I knew I had been much jollier in the past, when there was a heap of parcels under the Christmas tree or when it was my birthday. But none of the presents I’d had for my first Communion a couple of months ago had given me the same kind of thrill.

Even my elation at Uncle Roger’s gift of a wristwatch had been short-lived, for it was too blatant a reminder of the rules and duties that would govern me from now on. You had to see to it that it didn’t run ahead of the proper time or slow down and even stop altogether. The face had a little window showing the date, which changed all by itself at midnight exactly. I knew this because I’d stayed awake on purpose. The next morning my thumb was sore from the grooves on the winder.

Time was something I wanted to get away from. I had the feeling that my new school was nothing but a front for a factory or military laboratory, where time was a weird, newly discovered serum that was injected directly into our veins in order to test how much of it we could take without falling asleep or becoming unruly. Even the soup which we were served daily—and which, so I discovered later, got thinner and thinner from Monday to Friday until it was little more than water with flecks of green—had time floating in it.

I heard Willem snigger.

“Dreamer,” he said.

I wasn’t dreaming. There was too much too look at, too much to see. My eyes were funnels into which the world kept pouring images. The real homework I had to do each evening was to sort all these impressions, classify them, put them in little boxes, fit them together like a jigsaw puzzle so they wouldn’t hang around in the night and get tangled in my sheets.

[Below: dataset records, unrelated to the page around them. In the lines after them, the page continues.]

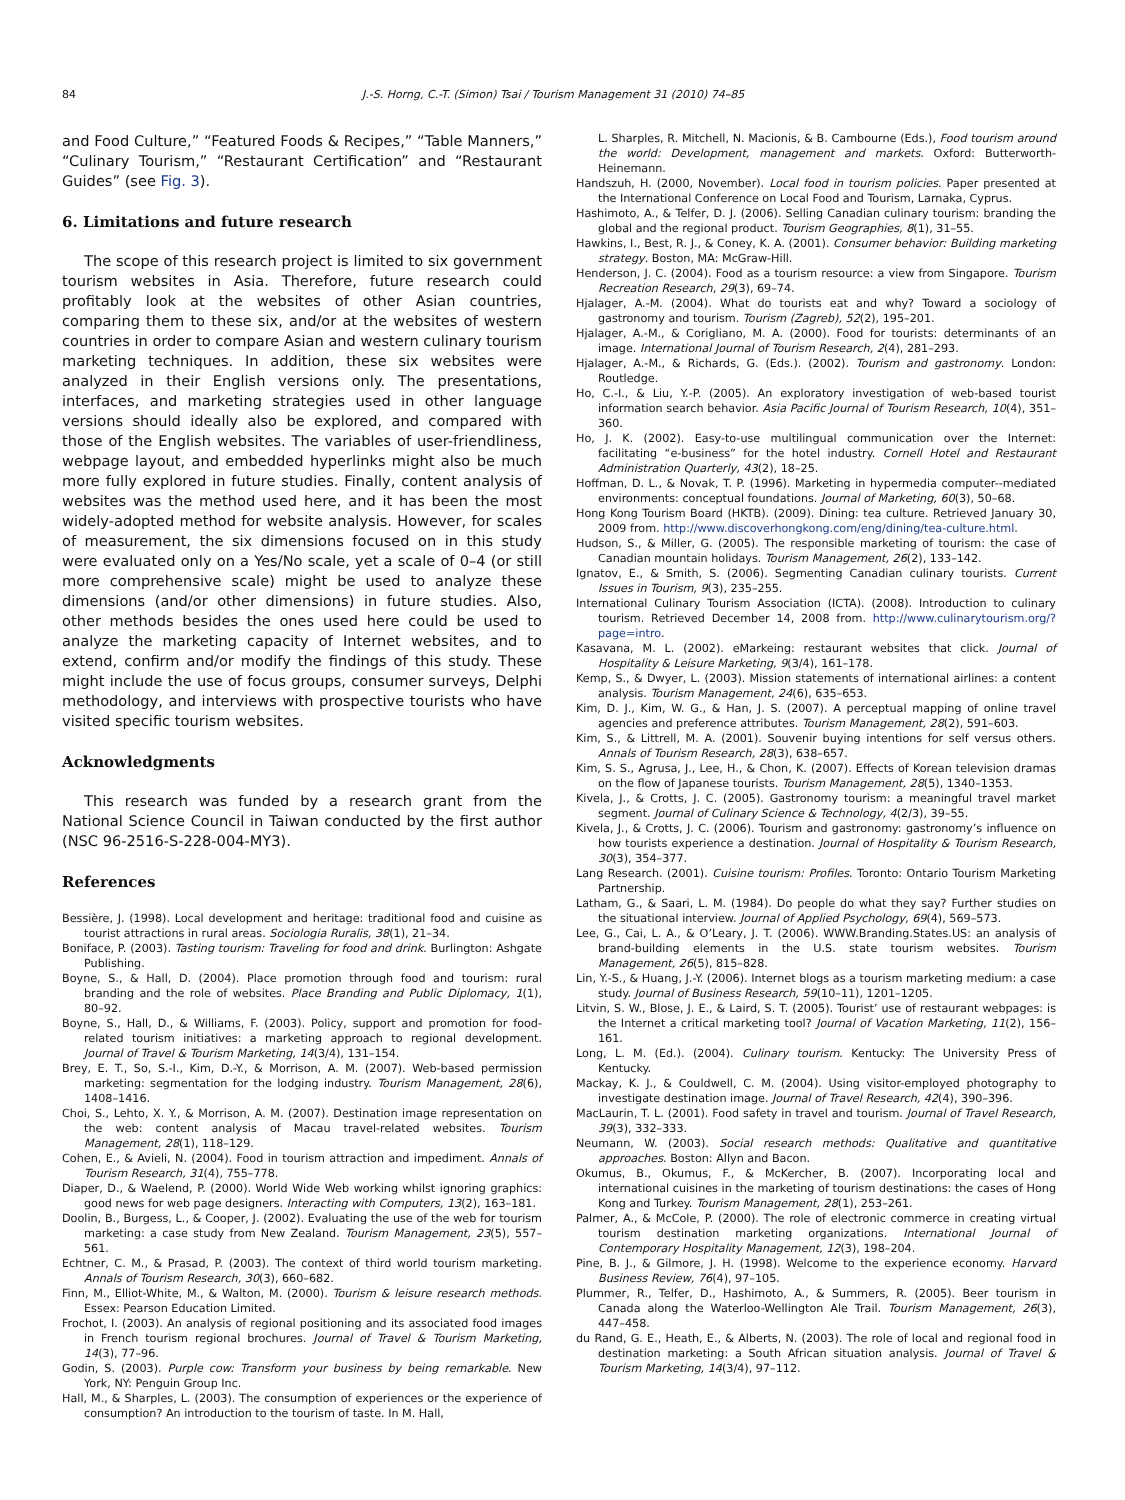84 J.-S. Horng, C.-T. (Simon) Tsai / Tourism Management 31 (2010) 74–85
and Food Culture,” “Featured Foods & Recipes,” “Table Manners,” “Culinary Tourism,” “Restaurant Certification” and “Restaurant Guides” (see Fig. 3).
6. Limitations and future research
The scope of this research project is limited to six government tourism websites in Asia. Therefore, future research could profitably look at the websites of other Asian countries, comparing them to these six, and/or at the websites of western countries in order to compare Asian and western culinary tourism marketing techniques. In addition, these six websites were analyzed in their English versions only. The presentations, interfaces, and marketing strategies used in other language versions should ideally also be explored, and compared with those of the English websites. The variables of user-friendliness, webpage layout, and embedded hyperlinks might also be much more fully explored in future studies. Finally, content analysis of websites was the method used here, and it has been the most widely-adopted method for website analysis. However, for scales of measurement, the six dimensions focused on in this study were evaluated only on a Yes/No scale, yet a scale of 0–4 (or still more comprehensive scale) might be used to analyze these dimensions (and/or other dimensions) in future studies. Also, other methods besides the ones used here could be used to analyze the marketing capacity of Internet websites, and to extend, confirm and/or modify the findings of this study. These might include the use of focus groups, consumer surveys, Delphi methodology, and interviews with prospective tourists who have visited specific tourism websites.
Acknowledgments
This research was funded by a research grant from the National Science Council in Taiwan conducted by the first author (NSC 96-2516-S-228-004-MY3).
References
Bessière, J. (1998). Local development and heritage: traditional food and cuisine as tourist attractions in rural areas. Sociologia Ruralis, 38(1), 21–34.
Boniface, P. (2003). Tasting tourism: Traveling for food and drink. Burlington: Ashgate Publishing.
Boyne, S., & Hall, D. (2004). Place promotion through food and tourism: rural branding and the role of websites. Place Branding and Public Diplomacy, 1(1), 80–92.
Boyne, S., Hall, D., & Williams, F. (2003). Policy, support and promotion for food-related tourism initiatives: a marketing approach to regional development. Journal of Travel & Tourism Marketing, 14(3/4), 131–154.
Brey, E. T., So, S.-I., Kim, D.-Y., & Morrison, A. M. (2007). Web-based permission marketing: segmentation for the lodging industry. Tourism Management, 28(6), 1408–1416.
Choi, S., Lehto, X. Y., & Morrison, A. M. (2007). Destination image representation on the web: content analysis of Macau travel-related websites. Tourism Management, 28(1), 118–129.
Cohen, E., & Avieli, N. (2004). Food in tourism attraction and impediment. Annals of Tourism Research, 31(4), 755–778.
Diaper, D., & Waelend, P. (2000). World Wide Web working whilst ignoring graphics: good news for web page designers. Interacting with Computers, 13(2), 163–181.
Doolin, B., Burgess, L., & Cooper, J. (2002). Evaluating the use of the web for tourism marketing: a case study from New Zealand. Tourism Management, 23(5), 557–561.
Echtner, C. M., & Prasad, P. (2003). The context of third world tourism marketing. Annals of Tourism Research, 30(3), 660–682.
Finn, M., Elliot-White, M., & Walton, M. (2000). Tourism & leisure research methods. Essex: Pearson Education Limited.
Frochot, I. (2003). An analysis of regional positioning and its associated food images in French tourism regional brochures. Journal of Travel & Tourism Marketing, 14(3), 77–96.
Godin, S. (2003). Purple cow: Transform your business by being remarkable. New York, NY: Penguin Group Inc.
Hall, M., & Sharples, L. (2003). The consumption of experiences or the experience of consumption? An introduction to the tourism of taste. In M. Hall,
L. Sharples, R. Mitchell, N. Macionis, & B. Cambourne (Eds.), Food tourism around the world: Development, management and markets. Oxford: Butterworth-Heinemann.
Handszuh, H. (2000, November). Local food in tourism policies. Paper presented at the International Conference on Local Food and Tourism, Larnaka, Cyprus.
Hashimoto, A., & Telfer, D. J. (2006). Selling Canadian culinary tourism: branding the global and the regional product. Tourism Geographies, 8(1), 31–55.
Hawkins, I., Best, R. J., & Coney, K. A. (2001). Consumer behavior: Building marketing strategy. Boston, MA: McGraw-Hill.
Henderson, J. C. (2004). Food as a tourism resource: a view from Singapore. Tourism Recreation Research, 29(3), 69–74.
Hjalager, A.-M. (2004). What do tourists eat and why? Toward a sociology of gastronomy and tourism. Tourism (Zagreb), 52(2), 195–201.
Hjalager, A.-M., & Corigliano, M. A. (2000). Food for tourists: determinants of an image. International Journal of Tourism Research, 2(4), 281–293.
Hjalager, A.-M., & Richards, G. (Eds.). (2002). Tourism and gastronomy. London: Routledge.
Ho, C.-I., & Liu, Y.-P. (2005). An exploratory investigation of web-based tourist information search behavior. Asia Pacific Journal of Tourism Research, 10(4), 351–360.
Ho, J. K. (2002). Easy-to-use multilingual communication over the Internet: facilitating “e-business” for the hotel industry. Cornell Hotel and Restaurant Administration Quarterly, 43(2), 18–25.
Hoffman, D. L., & Novak, T. P. (1996). Marketing in hypermedia computer--mediated environments: conceptual foundations. Journal of Marketing, 60(3), 50–68.
Hong Kong Tourism Board (HKTB). (2009). Dining: tea culture. Retrieved January 30, 2009 from. http://www.discoverhongkong.com/eng/dining/tea-culture.html.
Hudson, S., & Miller, G. (2005). The responsible marketing of tourism: the case of Canadian mountain holidays. Tourism Management, 26(2), 133–142.
Ignatov, E., & Smith, S. (2006). Segmenting Canadian culinary tourists. Current Issues in Tourism, 9(3), 235–255.
International Culinary Tourism Association (ICTA). (2008). Introduction to culinary tourism. Retrieved December 14, 2008 from. http://www.culinarytourism.org/?page=intro.
Kasavana, M. L. (2002). eMarkeing: restaurant websites that click. Journal of Hospitality & Leisure Marketing, 9(3/4), 161–178.
Kemp, S., & Dwyer, L. (2003). Mission statements of international airlines: a content analysis. Tourism Management, 24(6), 635–653.
Kim, D. J., Kim, W. G., & Han, J. S. (2007). A perceptual mapping of online travel agencies and preference attributes. Tourism Management, 28(2), 591–603.
Kim, S., & Littrell, M. A. (2001). Souvenir buying intentions for self versus others. Annals of Tourism Research, 28(3), 638–657.
Kim, S. S., Agrusa, J., Lee, H., & Chon, K. (2007). Effects of Korean television dramas on the flow of Japanese tourists. Tourism Management, 28(5), 1340–1353.
Kivela, J., & Crotts, J. C. (2005). Gastronomy tourism: a meaningful travel market segment. Journal of Culinary Science & Technology, 4(2/3), 39–55.
Kivela, J., & Crotts, J. C. (2006). Tourism and gastronomy: gastronomy’s influence on how tourists experience a destination. Journal of Hospitality & Tourism Research, 30(3), 354–377.
Lang Research. (2001). Cuisine tourism: Profiles. Toronto: Ontario Tourism Marketing Partnership.
Latham, G., & Saari, L. M. (1984). Do people do what they say? Further studies on the situational interview. Journal of Applied Psychology, 69(4), 569–573.
Lee, G., Cai, L. A., & O’Leary, J. T. (2006). WWW.Branding.States.US: an analysis of brand-building elements in the U.S. state tourism websites. Tourism Management, 26(5), 815–828.
Lin, Y.-S., & Huang, J.-Y. (2006). Internet blogs as a tourism marketing medium: a case study. Journal of Business Research, 59(10–11), 1201–1205.
Litvin, S. W., Blose, J. E., & Laird, S. T. (2005). Tourist’ use of restaurant webpages: is the Internet a critical marketing tool? Journal of Vacation Marketing, 11(2), 156–161.
Long, L. M. (Ed.). (2004). Culinary tourism. Kentucky: The University Press of Kentucky.
Mackay, K. J., & Couldwell, C. M. (2004). Using visitor-employed photography to investigate destination image. Journal of Travel Research, 42(4), 390–396.
MacLaurin, T. L. (2001). Food safety in travel and tourism. Journal of Travel Research, 39(3), 332–333.
Neumann, W. (2003). Social research methods: Qualitative and quantitative approaches. Boston: Allyn and Bacon.
Okumus, B., Okumus, F., & McKercher, B. (2007). Incorporating local and international cuisines in the marketing of tourism destinations: the cases of Hong Kong and Turkey. Tourism Management, 28(1), 253–261.
Palmer, A., & McCole, P. (2000). The role of electronic commerce in creating virtual tourism destination marketing organizations. International Journal of Contemporary Hospitality Management, 12(3), 198–204.
Pine, B. J., & Gilmore, J. H. (1998). Welcome to the experience economy. Harvard Business Review, 76(4), 97–105.
Plummer, R., Telfer, D., Hashimoto, A., & Summers, R. (2005). Beer tourism in Canada along the Waterloo-Wellington Ale Trail. Tourism Management, 26(3), 447–458.
du Rand, G. E., Heath, E., & Alberts, N. (2003). The role of local and regional food in destination marketing: a South African situation analysis. Journal of Travel & Tourism Marketing, 14(3/4), 97–112.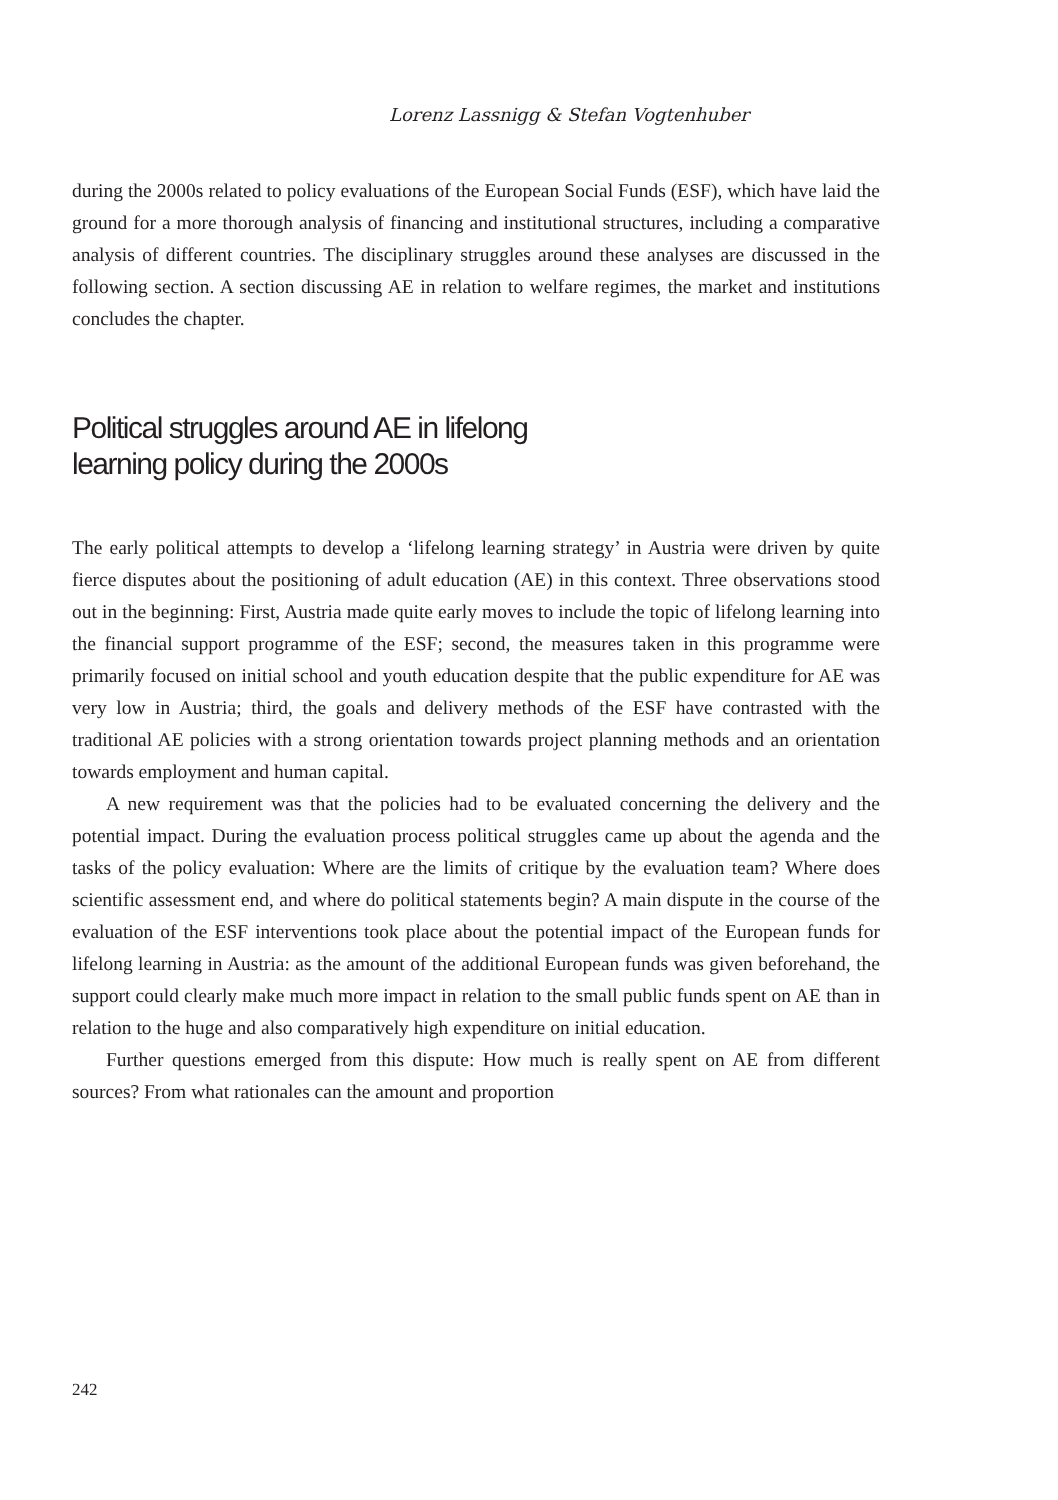Lorenz Lassnigg & Stefan Vogtenhuber
during the 2000s related to policy evaluations of the European Social Funds (ESF), which have laid the ground for a more thorough analysis of financing and institutional structures, including a comparative analysis of different countries. The disciplinary struggles around these analyses are discussed in the following section. A section discussing AE in relation to welfare regimes, the market and institutions concludes the chapter.
Political struggles around AE in lifelong
learning policy during the 2000s
The early political attempts to develop a ‘lifelong learning strategy’ in Austria were driven by quite fierce disputes about the positioning of adult education (AE) in this context. Three observations stood out in the beginning: First, Austria made quite early moves to include the topic of lifelong learning into the financial support programme of the ESF; second, the measures taken in this programme were primarily focused on initial school and youth education despite that the public expenditure for AE was very low in Austria; third, the goals and delivery methods of the ESF have contrasted with the traditional AE policies with a strong orientation towards project planning methods and an orientation towards employment and human capital.
A new requirement was that the policies had to be evaluated concerning the delivery and the potential impact. During the evaluation process political struggles came up about the agenda and the tasks of the policy evaluation: Where are the limits of critique by the evaluation team? Where does scientific assessment end, and where do political statements begin? A main dispute in the course of the evaluation of the ESF interventions took place about the potential impact of the European funds for lifelong learning in Austria: as the amount of the additional European funds was given beforehand, the support could clearly make much more impact in relation to the small public funds spent on AE than in relation to the huge and also comparatively high expenditure on initial education.
Further questions emerged from this dispute: How much is really spent on AE from different sources? From what rationales can the amount and proportion
242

Why was Roland the way he was? He was pedalling up the slope towards us, chattering to his mates. Why did everything about him seem to fit? He talked in the same way as he pedalled his bike: in a no-nonsense, blunt kind of way. His thoughts resembled massive cupboards in his head. They remained shut until the ground tilted suddenly and the contents tumbled out like saucepans clattering to the floor. Compared to him I was a servant girl: furtively opening drawers, taking dresses from wardrobes and holding them against my front in the mirror, making sure to put the clothes back without creasing them.

He and his mates ignored us as they rode past.

Willem swung his bike round. We freewheeled down the slope under the trees. The past couple of hours slithered away like water off a duck’s back.

That very morning I had cycled past his house without knowing that he lived there. It was on the corner between two avenues. The gaps in the rhododendrons showed glimpses of a big garden. I noted a slide, and a gaily coloured sculpture on the lawn: a roly-poly woman with flowers painted all over her. The house loomed in the shadows. It was rather peculiar, dark and greenish with streaks of damp on the concrete exterior. The curving walls with large windows seemed to have been designed to spare as many trees as possible.

“Thank goodness that’s it for today,” said Willem. He swerved into the front garden and made for a mass of honeysuckle and ivy with a carport underneath and a glass door.